For his portion of the new "Planet in Peril," Cooper did a story about shark tourism, where tourists and guides will dive with safety cages as blood and chum is spread around the water to draw the sharks. After talking to a diver about it in Cape Town, South Africa, the diver asked one afternoon in the early fall if Cooper wanted to see the great white sharks up close -- without the cage.
It's a no-brainer that being so close to a great white shark without a cage is somewhat dangerous. There are several shark attacks in and around the Cape Town waters every year. But Cooper was intrigued by the idea of being up close to a shark in its natural habitat, without the cages that make for an artificial experience. He thought about it overnight.
"I was comfortable diving, and the guy we were with has done it many times. He's one of the few people who does," Cooper said. "I thought it was a risk worth taking."
But before he could agree, Cooper had to make sure it was OK with headquarters. After all, the network should have a say whether one of its anchors is offering to be at the very least shark bait.
"I'm not sure there's a shark clause in my contract," Cooper said. "I don't think the attorneys thought of that."
Cooper e-mailed CNN U.S. president Jon Klein to ask if it was OK.
"He (Klein) wrote back, 'Look, it's up to you, you've got to use your judgment,'" Cooper recalled. "I went over the pros and cons and risks. It seemed interesting.
So that's what Cooper did, though he acknowledges that it's something that shouldn't be done at home. He calls it risky but likens it to the same way a jackal can be present at a lion kill and not be eaten.

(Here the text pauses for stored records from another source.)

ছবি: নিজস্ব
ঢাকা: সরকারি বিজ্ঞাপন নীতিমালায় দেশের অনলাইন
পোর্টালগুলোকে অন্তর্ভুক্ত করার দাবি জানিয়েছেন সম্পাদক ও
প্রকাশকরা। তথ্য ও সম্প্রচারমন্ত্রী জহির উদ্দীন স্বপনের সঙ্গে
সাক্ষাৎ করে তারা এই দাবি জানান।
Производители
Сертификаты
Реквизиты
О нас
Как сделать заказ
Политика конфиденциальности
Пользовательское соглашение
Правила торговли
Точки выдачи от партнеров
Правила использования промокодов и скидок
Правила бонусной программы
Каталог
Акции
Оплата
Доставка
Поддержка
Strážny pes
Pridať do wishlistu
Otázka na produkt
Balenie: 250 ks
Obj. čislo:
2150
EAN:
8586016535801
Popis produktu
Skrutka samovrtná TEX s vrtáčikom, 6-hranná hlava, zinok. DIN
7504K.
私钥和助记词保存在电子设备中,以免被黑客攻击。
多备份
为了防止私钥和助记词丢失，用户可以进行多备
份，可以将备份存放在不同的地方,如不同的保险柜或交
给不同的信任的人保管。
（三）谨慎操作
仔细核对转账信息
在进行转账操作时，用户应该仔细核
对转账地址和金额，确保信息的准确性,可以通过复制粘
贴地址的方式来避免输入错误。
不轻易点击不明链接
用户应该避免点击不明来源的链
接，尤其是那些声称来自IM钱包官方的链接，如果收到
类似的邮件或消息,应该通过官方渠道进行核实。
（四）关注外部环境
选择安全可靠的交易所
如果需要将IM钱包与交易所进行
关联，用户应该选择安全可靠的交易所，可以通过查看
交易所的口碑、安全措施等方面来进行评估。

Cooper was lowered into bloody water with three sharks swimming around, and with the experienced diver and the diver's photographer who filmed it for CNN. Cooper didn't feel comfortable asking another CNN employee to take a risk with him. Before diving, the expert gave him several tips for survival. (Stay calm. Don't make sudden moves.)
"They say to project confidence," Cooper said. "I'm not sure how one does that through SCUBA gear."
Cooper was told to do whatever he could to avoid making bubbles, something that's hard to do in SCUBA gear.
"They actually tell you to hold your breath when a shark comes toward you," Cooper said. "But my heart was beating so fast I couldn't actually hold my breath."
The experience -- and the video that will appear in "Planet in Peril" -- was exhilarating and eye-opening, Cooper said. And, of course, there are the requisite warnings.
"It's pretty clear for people that they should not try this at home," Cooper said. "It's made very clear in the piece that this is something that the man has done hundreds of times before."
Cooper, whose nightly "AC 360º" this year has won in the ratings at 10 p.m., said that even though "Planet in Peril" hasn't aired yet, there's already another one in the works.
"We certainly want to continue with them," Cooper said. "We're already talking about what we'll be doing this coming year. It's a big commitment of resources."